Estranged from Our “Families”
I was sitting with my retreatant (an individual who has chosen to practice the Spiritual Exercises of St. Ignatius) a few weeks ago, noticing a quietness about her. She was more serious than usual, and I sensed her prayer times that week had been somber and heavy. We began our time together in silence and stillness, honoring the Lenten season. My retreatant broke the silence and began sharing, “This week has been hard. Jesus isn’t someone I am reading about anymore; He has become my friend.” She went on to describe the scenes she envisioned during her prayer times.
“I imagined Jesus riding through Jerusalem and felt a sorrow in my heart; people were praising and celebrating Jesus, yet, I knew that in a short time, some of those same people would soon be yelling ‘crucify Him.’ It felt like a betrayal and my heart was hurting for Jesus. I imagined His heart filled with despair and I saw a sadness in His eyes. It was as if Jesus was silently saying to Himself, ‘they don’t understand me, and soon they are going to reject me.’”

= = = = = = =

» **TASKS TO CARRY OUT**:
- a) Summarize the reflection on the retreatant in two sentences.
- b) Write the next part of the reflection on the retreatant, continuing after her description of Jesus riding through Jerusalem.

= = = = = = =

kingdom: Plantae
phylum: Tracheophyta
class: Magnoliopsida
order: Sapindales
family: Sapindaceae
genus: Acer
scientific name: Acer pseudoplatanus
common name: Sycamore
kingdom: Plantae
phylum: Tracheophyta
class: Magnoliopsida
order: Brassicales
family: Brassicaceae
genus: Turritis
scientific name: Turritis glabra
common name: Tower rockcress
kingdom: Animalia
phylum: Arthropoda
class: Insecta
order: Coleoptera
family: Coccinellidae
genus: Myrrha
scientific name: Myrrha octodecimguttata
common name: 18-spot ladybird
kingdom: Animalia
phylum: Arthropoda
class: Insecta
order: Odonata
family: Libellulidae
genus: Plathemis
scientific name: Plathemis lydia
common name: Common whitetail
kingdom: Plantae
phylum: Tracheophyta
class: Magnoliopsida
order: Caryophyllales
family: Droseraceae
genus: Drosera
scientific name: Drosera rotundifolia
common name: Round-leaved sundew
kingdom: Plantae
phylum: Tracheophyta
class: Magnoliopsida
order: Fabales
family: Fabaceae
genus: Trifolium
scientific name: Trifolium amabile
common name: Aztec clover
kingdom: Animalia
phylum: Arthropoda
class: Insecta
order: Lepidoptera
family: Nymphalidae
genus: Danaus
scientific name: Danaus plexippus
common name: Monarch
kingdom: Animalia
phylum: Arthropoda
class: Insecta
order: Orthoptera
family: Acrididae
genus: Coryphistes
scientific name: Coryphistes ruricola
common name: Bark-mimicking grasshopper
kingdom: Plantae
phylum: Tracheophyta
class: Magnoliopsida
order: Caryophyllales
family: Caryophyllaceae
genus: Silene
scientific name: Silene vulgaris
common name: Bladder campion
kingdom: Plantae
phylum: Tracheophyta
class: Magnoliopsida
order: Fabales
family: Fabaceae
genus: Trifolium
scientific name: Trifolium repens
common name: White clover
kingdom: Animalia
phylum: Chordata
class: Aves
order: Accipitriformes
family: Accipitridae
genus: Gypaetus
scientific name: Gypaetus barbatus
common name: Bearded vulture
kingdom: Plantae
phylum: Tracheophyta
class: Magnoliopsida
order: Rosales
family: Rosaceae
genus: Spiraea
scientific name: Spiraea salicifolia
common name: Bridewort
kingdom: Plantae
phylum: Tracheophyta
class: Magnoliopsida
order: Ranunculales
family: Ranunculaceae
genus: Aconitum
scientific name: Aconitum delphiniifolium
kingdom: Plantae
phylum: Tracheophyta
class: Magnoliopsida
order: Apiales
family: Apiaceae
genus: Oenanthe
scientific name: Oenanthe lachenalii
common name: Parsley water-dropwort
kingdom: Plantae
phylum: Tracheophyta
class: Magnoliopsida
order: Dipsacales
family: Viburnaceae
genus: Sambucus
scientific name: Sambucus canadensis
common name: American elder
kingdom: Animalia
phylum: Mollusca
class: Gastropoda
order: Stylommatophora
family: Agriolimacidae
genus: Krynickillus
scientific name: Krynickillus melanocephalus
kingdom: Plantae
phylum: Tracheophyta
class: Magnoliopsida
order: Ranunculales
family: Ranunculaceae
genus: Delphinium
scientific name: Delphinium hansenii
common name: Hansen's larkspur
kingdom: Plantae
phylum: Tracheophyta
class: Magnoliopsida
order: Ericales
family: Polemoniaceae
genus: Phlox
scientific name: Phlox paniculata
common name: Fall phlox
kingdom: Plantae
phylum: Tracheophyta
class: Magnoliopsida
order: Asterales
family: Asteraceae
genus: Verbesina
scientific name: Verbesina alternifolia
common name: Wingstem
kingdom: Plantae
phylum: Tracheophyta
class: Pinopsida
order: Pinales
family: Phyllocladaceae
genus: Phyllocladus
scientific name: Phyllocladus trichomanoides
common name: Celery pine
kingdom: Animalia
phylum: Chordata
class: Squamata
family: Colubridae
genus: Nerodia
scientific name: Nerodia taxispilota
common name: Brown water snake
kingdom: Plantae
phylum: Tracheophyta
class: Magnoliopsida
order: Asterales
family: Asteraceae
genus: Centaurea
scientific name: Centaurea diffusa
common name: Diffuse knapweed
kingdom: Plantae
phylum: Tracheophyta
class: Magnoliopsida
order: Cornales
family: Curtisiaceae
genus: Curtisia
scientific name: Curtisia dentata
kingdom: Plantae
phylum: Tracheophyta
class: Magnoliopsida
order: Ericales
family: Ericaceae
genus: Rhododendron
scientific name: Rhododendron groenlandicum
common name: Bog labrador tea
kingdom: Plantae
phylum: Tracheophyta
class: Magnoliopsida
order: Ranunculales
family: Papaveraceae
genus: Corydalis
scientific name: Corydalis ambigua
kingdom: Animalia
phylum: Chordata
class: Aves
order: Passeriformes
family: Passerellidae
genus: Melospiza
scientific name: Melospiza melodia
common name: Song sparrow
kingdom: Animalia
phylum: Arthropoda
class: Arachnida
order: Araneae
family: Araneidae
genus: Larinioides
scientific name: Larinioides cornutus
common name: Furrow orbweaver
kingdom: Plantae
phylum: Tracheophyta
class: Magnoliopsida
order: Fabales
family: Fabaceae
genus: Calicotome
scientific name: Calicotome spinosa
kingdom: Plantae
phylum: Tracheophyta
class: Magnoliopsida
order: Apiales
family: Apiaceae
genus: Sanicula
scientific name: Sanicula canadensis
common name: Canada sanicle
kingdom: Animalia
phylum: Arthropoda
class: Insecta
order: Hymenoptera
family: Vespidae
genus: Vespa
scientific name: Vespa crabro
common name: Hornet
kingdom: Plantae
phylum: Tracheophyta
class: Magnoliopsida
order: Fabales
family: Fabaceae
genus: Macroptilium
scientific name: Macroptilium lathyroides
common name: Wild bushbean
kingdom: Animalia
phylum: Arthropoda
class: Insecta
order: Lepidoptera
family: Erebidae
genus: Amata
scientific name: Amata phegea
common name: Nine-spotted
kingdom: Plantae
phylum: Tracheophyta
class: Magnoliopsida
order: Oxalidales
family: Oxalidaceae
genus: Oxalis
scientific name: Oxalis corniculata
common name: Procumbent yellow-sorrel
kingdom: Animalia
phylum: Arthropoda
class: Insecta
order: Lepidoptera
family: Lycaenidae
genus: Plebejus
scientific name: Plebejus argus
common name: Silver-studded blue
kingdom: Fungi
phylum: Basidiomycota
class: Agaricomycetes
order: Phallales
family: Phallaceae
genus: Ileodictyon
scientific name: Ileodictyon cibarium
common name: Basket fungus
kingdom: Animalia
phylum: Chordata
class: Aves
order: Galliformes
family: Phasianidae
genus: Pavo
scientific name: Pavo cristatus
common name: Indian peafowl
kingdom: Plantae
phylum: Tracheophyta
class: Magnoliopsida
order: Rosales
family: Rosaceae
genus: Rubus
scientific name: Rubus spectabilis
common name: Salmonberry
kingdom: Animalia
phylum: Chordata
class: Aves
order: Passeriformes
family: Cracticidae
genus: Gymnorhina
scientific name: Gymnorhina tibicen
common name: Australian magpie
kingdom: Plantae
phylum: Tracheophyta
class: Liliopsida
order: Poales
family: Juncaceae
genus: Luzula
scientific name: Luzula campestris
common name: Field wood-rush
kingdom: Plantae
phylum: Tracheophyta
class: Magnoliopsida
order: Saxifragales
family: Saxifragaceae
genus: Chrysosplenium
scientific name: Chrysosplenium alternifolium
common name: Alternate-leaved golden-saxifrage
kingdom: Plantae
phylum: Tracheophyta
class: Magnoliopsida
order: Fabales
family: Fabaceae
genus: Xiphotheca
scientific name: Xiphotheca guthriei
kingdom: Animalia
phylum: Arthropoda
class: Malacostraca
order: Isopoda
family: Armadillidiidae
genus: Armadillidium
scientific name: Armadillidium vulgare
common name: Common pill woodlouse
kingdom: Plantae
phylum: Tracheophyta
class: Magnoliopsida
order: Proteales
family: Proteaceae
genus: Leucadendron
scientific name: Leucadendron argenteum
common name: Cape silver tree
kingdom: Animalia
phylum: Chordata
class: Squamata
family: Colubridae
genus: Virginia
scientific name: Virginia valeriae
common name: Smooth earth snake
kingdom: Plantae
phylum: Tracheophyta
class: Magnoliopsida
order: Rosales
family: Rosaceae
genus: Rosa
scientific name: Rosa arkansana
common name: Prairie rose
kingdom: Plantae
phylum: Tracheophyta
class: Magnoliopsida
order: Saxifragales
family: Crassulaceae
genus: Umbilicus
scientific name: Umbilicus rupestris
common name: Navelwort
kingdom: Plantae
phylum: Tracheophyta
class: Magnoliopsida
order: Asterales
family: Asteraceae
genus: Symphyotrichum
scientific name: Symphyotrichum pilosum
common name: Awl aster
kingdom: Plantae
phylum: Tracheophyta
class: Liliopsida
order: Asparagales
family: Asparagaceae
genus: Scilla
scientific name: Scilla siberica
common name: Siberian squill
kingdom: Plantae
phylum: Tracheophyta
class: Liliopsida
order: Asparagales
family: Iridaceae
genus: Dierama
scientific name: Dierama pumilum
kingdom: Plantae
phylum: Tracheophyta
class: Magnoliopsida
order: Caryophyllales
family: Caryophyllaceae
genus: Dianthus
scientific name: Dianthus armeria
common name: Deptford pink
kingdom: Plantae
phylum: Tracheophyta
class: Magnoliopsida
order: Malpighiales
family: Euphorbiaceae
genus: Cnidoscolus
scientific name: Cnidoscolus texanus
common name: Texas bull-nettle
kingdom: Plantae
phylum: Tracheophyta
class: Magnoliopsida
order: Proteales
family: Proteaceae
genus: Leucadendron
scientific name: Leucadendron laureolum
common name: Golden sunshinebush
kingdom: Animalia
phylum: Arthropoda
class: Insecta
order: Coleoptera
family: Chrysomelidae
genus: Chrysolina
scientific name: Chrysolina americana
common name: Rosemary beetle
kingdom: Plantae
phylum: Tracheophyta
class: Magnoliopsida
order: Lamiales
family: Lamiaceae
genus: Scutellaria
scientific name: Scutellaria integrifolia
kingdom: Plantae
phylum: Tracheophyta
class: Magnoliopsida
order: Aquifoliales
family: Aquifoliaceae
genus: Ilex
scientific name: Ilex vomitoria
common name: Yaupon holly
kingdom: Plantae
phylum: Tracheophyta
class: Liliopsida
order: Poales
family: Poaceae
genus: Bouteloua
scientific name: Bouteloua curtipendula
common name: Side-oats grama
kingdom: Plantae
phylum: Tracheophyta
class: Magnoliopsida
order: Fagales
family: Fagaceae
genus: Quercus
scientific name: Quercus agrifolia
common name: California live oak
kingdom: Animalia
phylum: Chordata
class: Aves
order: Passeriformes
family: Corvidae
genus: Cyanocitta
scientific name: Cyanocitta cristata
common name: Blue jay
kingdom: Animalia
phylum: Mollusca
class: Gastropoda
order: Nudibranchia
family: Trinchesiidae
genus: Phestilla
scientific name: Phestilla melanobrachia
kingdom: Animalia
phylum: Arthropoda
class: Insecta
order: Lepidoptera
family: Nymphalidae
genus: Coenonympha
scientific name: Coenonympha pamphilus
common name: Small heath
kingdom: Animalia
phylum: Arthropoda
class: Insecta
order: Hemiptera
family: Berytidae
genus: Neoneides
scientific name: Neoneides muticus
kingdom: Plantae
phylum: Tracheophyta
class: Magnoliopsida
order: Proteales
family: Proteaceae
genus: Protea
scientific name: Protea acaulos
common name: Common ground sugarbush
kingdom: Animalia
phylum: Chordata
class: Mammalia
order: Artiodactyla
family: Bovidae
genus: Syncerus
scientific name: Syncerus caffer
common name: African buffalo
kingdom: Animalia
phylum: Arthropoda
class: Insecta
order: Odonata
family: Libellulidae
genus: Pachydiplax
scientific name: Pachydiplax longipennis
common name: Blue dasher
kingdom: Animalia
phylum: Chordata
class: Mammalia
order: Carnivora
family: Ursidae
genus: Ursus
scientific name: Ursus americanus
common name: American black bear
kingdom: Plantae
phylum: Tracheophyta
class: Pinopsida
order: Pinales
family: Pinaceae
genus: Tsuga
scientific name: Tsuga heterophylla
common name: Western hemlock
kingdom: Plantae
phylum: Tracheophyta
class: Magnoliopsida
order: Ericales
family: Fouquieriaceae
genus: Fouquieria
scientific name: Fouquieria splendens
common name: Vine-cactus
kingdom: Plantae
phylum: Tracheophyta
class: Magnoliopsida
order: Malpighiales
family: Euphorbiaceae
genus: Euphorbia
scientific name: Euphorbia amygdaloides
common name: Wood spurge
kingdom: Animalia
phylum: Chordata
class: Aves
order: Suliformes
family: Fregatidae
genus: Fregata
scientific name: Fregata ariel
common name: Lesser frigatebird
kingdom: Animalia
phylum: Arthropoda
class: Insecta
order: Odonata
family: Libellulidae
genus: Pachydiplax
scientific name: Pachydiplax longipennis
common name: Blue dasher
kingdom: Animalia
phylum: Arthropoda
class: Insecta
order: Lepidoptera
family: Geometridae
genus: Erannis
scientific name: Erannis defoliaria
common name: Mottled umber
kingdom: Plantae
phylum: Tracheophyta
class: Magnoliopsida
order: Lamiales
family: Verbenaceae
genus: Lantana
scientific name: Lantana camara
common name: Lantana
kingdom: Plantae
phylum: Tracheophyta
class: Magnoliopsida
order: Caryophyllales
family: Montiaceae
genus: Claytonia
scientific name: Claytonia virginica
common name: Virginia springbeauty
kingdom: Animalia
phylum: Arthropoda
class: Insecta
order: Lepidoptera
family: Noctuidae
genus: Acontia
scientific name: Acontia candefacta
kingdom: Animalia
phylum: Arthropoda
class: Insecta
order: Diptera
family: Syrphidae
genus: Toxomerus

= = = = = = =

» **FINAL ANSWERS**:
- a) During a Lenten meeting, a retreatant practicing the Spiritual Exercises of St. Ignatius told the writer that her week had been hard because Jesus had become her friend rather than someone she only read about. In prayer she imagined Jesus riding through Jerusalem and felt sorrow, knowing that some of the people praising Him would soon yell "crucify Him," and she saw sadness in His eyes as He anticipated their rejection.

- b)
“As I prayed through the Last Supper, I saw courage as Jesus washed the feet of Judas, His betrayer, and I wondered, ‘How was Jesus able to do that? How was He able to be so humble and still show love to a person that sold Jesus out for money?’ I wanted to protect Jesus from all those betrayals. Instead, I had to let things continue.”
“I saw the Father, with agony in His heart, looking at Jesus as He prayed in the garden. The Father’s anguish seemed to mirror mine. I could imagine the Father struggling, wishing there was some way to rescue Jesus from the horror that would soon be happening. I wanted to stop the horror too. It was comforting to know that God felt the same way I did. I saw that God truly cares and was present to Jesus’ suffering and heartache.”
As I brought our time to a close, I asked the retreatant what felt most significant to her. She was silent for a few minutes in prayer, then said: “It was seeing the Father with Jesus in the garden. It’s a side of God’s heart I have not seen before. He was there; He cared. It affirmed for me that God will not abandon me in my hard times or when I suffer.”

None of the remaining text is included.